── Provided records

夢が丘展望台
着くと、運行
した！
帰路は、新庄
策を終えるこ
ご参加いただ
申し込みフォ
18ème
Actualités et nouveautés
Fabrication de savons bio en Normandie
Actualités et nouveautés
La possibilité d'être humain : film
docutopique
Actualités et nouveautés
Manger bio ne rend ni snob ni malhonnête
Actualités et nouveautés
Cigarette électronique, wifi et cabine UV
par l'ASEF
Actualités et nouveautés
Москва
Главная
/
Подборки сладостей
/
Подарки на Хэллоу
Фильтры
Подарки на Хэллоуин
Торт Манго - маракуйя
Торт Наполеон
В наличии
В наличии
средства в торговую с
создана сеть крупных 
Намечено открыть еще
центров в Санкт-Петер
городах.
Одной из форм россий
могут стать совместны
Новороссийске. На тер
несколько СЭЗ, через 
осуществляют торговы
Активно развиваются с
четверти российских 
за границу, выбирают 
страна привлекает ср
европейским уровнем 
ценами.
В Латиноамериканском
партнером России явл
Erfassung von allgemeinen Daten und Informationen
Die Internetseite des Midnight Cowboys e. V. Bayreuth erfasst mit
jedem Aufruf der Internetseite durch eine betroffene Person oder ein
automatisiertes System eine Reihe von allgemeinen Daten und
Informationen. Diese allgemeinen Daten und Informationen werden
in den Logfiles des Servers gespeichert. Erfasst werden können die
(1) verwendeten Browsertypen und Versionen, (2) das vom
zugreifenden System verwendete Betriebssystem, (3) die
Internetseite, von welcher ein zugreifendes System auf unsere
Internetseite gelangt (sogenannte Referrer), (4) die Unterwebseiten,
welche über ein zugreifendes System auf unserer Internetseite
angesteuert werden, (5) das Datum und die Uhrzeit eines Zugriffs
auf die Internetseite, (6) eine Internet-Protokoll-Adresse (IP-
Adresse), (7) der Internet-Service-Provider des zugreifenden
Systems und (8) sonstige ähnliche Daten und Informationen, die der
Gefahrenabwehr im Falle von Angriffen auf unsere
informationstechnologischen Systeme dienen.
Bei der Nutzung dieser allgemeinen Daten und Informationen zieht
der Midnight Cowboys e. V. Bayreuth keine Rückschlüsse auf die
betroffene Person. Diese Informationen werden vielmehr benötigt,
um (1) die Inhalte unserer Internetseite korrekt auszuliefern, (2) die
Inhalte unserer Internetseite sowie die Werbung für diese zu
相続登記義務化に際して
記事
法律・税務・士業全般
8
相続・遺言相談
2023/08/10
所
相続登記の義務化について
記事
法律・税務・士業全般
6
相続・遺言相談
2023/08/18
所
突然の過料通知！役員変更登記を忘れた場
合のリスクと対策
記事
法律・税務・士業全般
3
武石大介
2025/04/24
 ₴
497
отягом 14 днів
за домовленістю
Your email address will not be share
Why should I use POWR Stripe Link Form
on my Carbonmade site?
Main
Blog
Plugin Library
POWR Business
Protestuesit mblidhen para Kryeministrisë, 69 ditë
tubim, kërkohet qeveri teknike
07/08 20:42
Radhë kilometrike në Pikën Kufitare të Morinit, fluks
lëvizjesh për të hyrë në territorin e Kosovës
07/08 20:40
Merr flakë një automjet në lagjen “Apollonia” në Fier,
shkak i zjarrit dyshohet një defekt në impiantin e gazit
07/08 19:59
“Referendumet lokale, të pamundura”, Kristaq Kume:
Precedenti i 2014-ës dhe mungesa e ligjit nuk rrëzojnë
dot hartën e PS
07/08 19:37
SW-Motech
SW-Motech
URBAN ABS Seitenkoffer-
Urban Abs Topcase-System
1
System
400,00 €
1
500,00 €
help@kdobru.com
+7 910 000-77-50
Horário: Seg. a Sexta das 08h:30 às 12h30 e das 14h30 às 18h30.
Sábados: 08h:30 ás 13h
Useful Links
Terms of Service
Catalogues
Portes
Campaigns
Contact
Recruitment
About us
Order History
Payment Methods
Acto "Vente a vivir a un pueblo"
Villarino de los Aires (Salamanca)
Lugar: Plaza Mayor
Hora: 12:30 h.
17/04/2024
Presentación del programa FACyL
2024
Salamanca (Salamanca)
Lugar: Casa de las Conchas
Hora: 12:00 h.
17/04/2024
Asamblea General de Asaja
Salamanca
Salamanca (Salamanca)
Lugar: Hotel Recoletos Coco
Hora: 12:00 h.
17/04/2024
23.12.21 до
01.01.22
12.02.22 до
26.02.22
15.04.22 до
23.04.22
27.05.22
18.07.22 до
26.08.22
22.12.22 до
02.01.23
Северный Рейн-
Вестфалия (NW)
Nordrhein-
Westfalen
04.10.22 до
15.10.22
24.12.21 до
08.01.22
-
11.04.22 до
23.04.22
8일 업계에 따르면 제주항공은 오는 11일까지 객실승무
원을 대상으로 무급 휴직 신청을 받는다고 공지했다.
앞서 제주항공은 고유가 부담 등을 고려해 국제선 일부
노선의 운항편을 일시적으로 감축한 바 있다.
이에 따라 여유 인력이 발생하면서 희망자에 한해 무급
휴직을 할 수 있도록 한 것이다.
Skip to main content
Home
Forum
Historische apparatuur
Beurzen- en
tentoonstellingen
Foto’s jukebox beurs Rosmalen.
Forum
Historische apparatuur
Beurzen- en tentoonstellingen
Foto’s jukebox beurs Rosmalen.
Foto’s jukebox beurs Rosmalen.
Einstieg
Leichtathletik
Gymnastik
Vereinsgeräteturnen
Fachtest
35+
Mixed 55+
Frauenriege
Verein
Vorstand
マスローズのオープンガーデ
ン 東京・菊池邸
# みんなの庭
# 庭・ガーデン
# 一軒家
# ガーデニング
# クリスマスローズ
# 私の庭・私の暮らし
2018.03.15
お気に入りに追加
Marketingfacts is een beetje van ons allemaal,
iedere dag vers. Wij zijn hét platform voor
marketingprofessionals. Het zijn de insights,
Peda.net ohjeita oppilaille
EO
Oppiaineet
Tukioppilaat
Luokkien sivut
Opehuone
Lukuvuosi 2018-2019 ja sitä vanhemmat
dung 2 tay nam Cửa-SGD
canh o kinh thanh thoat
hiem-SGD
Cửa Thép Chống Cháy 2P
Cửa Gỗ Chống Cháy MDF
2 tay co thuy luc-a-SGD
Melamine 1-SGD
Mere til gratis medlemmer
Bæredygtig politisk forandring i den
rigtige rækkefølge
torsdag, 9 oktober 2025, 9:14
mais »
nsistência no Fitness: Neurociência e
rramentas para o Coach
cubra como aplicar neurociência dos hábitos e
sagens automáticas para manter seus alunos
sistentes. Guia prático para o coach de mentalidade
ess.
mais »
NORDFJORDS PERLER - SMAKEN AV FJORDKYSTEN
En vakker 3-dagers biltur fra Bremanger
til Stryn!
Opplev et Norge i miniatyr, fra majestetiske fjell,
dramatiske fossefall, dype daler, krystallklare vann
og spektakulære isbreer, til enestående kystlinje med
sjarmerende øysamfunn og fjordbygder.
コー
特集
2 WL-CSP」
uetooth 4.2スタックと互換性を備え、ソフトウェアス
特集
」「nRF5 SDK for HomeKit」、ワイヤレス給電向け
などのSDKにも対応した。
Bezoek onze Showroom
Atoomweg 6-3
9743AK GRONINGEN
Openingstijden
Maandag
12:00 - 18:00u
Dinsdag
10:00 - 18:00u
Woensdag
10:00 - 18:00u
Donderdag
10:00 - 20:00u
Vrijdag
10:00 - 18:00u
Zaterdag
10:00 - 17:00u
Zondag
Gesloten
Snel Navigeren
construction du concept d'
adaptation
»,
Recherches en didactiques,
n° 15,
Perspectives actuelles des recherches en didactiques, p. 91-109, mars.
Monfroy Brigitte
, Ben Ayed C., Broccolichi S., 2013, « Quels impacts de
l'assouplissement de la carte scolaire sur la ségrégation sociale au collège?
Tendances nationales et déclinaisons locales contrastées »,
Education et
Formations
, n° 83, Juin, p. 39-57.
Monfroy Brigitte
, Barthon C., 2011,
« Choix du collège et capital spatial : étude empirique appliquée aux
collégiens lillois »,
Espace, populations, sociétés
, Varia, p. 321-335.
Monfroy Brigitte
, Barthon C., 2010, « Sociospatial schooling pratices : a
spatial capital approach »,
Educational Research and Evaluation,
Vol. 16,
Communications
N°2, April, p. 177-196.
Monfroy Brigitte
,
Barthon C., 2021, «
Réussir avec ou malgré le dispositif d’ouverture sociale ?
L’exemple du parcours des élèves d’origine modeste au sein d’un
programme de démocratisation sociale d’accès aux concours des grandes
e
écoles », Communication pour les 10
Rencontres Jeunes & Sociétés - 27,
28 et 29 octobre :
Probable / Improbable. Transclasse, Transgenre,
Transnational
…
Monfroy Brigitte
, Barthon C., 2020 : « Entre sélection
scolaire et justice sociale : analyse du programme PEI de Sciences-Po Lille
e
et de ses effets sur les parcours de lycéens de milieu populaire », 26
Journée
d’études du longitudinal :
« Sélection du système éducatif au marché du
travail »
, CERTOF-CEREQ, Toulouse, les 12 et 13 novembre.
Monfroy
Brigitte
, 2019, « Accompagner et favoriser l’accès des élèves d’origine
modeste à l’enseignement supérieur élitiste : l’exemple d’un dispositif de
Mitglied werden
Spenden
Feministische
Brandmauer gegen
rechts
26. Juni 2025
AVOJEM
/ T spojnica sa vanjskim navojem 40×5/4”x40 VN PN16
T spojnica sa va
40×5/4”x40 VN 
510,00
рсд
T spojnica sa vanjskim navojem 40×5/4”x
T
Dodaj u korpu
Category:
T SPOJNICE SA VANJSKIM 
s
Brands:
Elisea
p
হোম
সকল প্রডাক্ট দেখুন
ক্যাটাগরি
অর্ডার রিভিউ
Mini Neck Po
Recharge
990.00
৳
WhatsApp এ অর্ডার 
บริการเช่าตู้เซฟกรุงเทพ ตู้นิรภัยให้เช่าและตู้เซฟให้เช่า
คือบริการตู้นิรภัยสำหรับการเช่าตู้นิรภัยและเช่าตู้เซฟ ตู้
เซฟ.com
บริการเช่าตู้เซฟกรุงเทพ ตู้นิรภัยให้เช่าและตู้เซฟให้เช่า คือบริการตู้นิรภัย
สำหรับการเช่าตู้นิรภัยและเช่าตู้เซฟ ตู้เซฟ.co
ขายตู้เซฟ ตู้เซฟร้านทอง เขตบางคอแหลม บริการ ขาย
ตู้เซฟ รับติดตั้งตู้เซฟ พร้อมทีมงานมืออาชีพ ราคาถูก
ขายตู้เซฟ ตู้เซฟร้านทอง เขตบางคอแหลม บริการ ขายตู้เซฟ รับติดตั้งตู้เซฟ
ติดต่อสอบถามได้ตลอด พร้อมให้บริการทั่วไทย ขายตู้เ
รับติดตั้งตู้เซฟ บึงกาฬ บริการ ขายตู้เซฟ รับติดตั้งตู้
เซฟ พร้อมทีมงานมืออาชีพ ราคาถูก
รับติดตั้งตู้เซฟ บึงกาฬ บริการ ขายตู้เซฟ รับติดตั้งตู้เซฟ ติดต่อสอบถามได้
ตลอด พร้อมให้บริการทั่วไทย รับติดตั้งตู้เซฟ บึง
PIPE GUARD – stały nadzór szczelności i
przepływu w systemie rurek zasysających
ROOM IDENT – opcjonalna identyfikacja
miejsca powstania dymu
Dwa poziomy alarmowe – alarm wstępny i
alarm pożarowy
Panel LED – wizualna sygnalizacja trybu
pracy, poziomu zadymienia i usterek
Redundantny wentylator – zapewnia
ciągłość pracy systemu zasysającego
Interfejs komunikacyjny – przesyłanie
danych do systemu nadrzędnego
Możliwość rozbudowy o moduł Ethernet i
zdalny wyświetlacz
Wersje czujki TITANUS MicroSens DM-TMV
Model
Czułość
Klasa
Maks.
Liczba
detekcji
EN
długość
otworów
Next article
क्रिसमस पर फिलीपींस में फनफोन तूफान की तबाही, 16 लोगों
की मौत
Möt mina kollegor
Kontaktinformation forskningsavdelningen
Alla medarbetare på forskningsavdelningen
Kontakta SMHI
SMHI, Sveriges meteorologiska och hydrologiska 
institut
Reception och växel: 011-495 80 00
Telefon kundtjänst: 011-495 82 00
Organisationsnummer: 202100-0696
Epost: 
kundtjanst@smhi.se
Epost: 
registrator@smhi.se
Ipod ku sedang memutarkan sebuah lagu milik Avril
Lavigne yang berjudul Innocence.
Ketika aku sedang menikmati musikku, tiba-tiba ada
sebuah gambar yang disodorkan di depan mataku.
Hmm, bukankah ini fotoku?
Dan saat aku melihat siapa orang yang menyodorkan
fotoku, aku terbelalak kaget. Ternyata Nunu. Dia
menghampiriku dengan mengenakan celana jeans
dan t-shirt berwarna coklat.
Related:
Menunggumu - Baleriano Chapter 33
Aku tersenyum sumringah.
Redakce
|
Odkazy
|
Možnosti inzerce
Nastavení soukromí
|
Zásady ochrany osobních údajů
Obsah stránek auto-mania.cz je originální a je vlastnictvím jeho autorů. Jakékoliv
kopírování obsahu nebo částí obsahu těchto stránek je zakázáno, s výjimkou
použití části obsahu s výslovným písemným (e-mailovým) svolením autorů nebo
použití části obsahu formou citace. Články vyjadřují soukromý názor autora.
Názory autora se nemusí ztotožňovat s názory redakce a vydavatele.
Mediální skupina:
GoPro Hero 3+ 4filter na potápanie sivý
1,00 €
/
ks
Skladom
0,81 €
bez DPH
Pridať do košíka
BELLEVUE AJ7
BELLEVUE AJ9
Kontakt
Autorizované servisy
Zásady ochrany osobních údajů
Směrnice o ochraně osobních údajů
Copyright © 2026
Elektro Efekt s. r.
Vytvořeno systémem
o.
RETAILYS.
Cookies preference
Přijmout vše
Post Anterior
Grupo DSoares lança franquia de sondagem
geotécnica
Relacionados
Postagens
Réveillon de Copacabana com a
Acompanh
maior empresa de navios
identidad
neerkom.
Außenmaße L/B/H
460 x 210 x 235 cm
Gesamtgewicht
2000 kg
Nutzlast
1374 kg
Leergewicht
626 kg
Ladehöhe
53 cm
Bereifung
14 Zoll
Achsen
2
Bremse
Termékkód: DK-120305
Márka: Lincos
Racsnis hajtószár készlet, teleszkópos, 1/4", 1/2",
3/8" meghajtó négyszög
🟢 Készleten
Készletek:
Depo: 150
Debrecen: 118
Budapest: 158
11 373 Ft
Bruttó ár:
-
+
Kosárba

────

What the exercise asks
If a line in the entries includes the word "alarm", copy that line out.

Solution for this task
Dwa poziomy alarmowe – alarm wstępny i
alarm pożarowy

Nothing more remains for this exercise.